Monday, February 15, 2016

Family Day? Heritage Day?

Today, we Nova Scotians are celebrating Family Day, ah, Heritage Day, our mid-winter provincial holiday.
This is not an official National holiday, though it is celebrated on this date in a number of provinces.
Here is a clue as to what it should be called:
Back in the early 1970s, the idea of a national midwinter holiday (and we really NEED one!) was proposed by Stanley Knowles (our longest-serving member of Parliament) in the House of Commons.
He would talk about it at every opportunity, and although it was discussed in every kitchen and coffee shop in the nation, such a holiday has never been proclaimed.
Some 30 years later, a number of provinces came forward with their own local proposals, so we now have the following hodgepodge of holidays:
- - Heritage Day (Alberta), on the first Monday in February;
- - Heritage Day (Nova Scotia), Louis Riel Day (Manitoba), Islander Day (PEI), on the third Monday in February;
- - Family Day, in Ontario and Saskatchewan, and British Columbia, also on the third Monday in February;
- - Yukon Heritage Day, (Yukon) on the third Friday in February.
However, The second and third Mondays in February are regular working days in Quebec, New Brunswick, Newfoundland and Labrador, NWT and Nunavut!
As Family Day is not recognized in the federal sphere, federal employees in all provinces (such as public servants and postal workers) work on this day.
Back here in Nova Scotia, it has a permanent name, 'Nova Scotia Heritage Day.' Each year, it honours a different person or event, chosen by Nova Scotian school children; last year, the first was Viola Desmond.
She was a Black Nova Scotian businesswoman who challenged racial segregation at a cinema in New Glasgow, in 1946. She refused to leave a whites-only seating area and was unjustly convicted of a minor tax violation used to enforce segregation.

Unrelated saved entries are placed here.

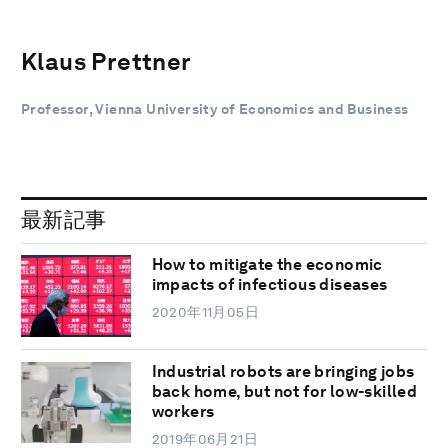
Klaus Prettner
Professor, Vienna University of Economics and Business
最新記事
How to mitigate the economic
impacts of infectious diseases
2020年11月05日
Industrial robots are bringing jobs
back home, but not for low-skilled
workers
2019年06月21日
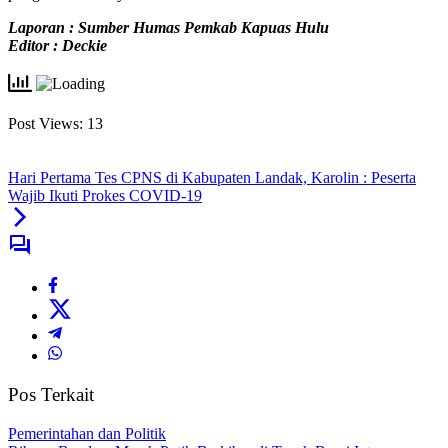
Laporan : Sumber Humas Pemkab Kapuas Hulu
Editor : Deckie
Post Views:
13
Hari Pertama Tes CPNS di Kabupaten Landak, Karolin : Peserta
Wajib Ikuti Prokes COVID-19
Pos Terkait
Pemerintahan dan Politik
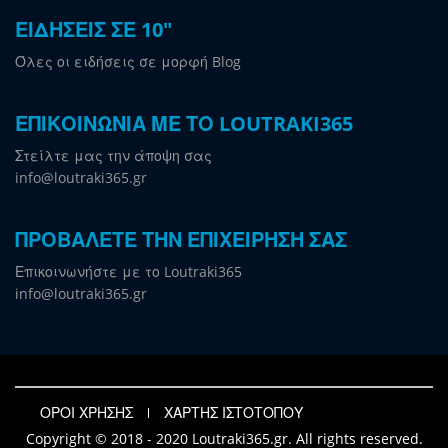
ΕΙΔΗΣΕΙΣ ΣΕ 10"
Όλες οι ειδήσεις σε μορφή Blog
ΕΠΙΚΟΙΝΩΝΙΑ ΜΕ ΤΟ LOUTRAKI365
Στείλτε μας την άποψη σας
info@loutraki365.gr
ΠΡΟΒΑΛΕΤΕ ΤΗΝ ΕΠΙΧΕΙΡΗΣΗ ΣΑΣ
Επικοινωνήστε με το Loutraki365
info@loutraki365.gr
ΟΡΟΙ ΧΡΗΣΗΣ
ΧΑΡΤΗΣ ΙΣΤΟΤΟΠΟΥ
Copyright © 2018 - 2020 Loutraki365.gr. All rights reserved.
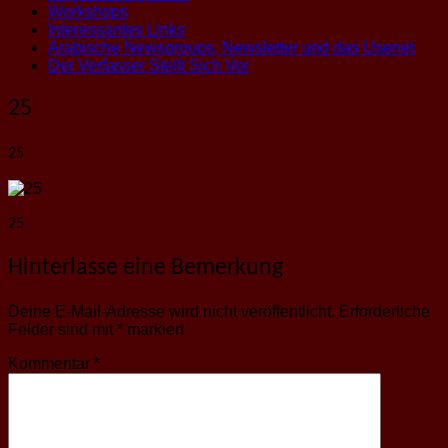
Workshops
Interessantes Links
Arabische Newsgroups, Newsletter und das Usenet
Der Verfasser Stellt Sich Vor
25
25
25
Hinterlasse eine Bemerkung
Deine E-Mail-Adresse wird nicht veröffentlicht.
Erforderliche
Felder sind mit
*
markiert
Kommentar
*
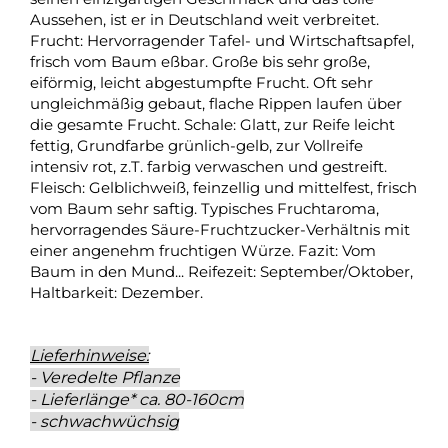
Aussehen, ist er in Deutschland weit verbreitet.
Frucht: Hervorragender Tafel- und Wirtschaftsapfel,
frisch vom Baum eßbar. Große bis sehr große,
eiförmig, leicht abgestumpfte Frucht. Oft sehr
ungleichmäßig gebaut, flache Rippen laufen über
die gesamte Frucht. Schale: Glatt, zur Reife leicht
fettig, Grundfarbe grünlich-gelb, zur Vollreife
intensiv rot, z.T. farbig verwaschen und gestreift.
Fleisch: Gelblichweiß, feinzellig und mittelfest, frisch
vom Baum sehr saftig. Typisches Fruchtaroma,
hervorragendes Säure-Fruchtzucker-Verhältnis mit
einer angenehm fruchtigen Würze. Fazit: Vom
Baum in den Mund... Reifezeit: September/Oktober,
Haltbarkeit: Dezember.
Lieferhinweise:
- Veredelte Pflanze
- Lieferlänge* ca. 80-160cm
- schwachwüchsig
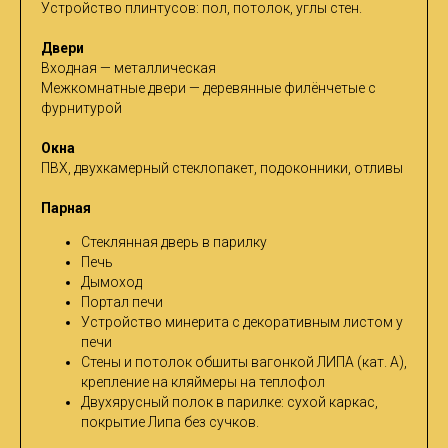
Устройство плинтусов: пол, потолок, углы стен.
Двери
Входная — металлическая
Межкомнатные двери — деревянные филёнчетые с
фурнитурой
Окна
ПВХ, двухкамерный стеклопакет, подоконники, отливы
Парная
Стеклянная дверь в парилку
Печь
Дымоход
Портал печи
Устройство минерита с декоративным листом у
печи
Стены и потолок обшиты вагонкой ЛИПА (кат. А),
крепление на кляймеры на теплофол
Двухярусный полок в парилке: сухой каркас,
покрытие Липа без сучков.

Desmond's case is one of the most publicized incidents of racial discrimination in Canadian history and helped start the modern civil rights movement in Canada.
Desmond acted nine years before the famed incident by U.S. civil-rights activist Rosa Parks, with whom Desmond is often compared.
This year, we salute Joseph Howe, journalist, orator, poet, politician, and public servant, from the latter half of the 1800s.
He was instrumental in helping Nova Scotia become the first British colony to win responsible government in 1848.
He campaigned as a fierce proponent of a free press, and led the unsuccessful fight against Confederation, which he felt was bad for the province.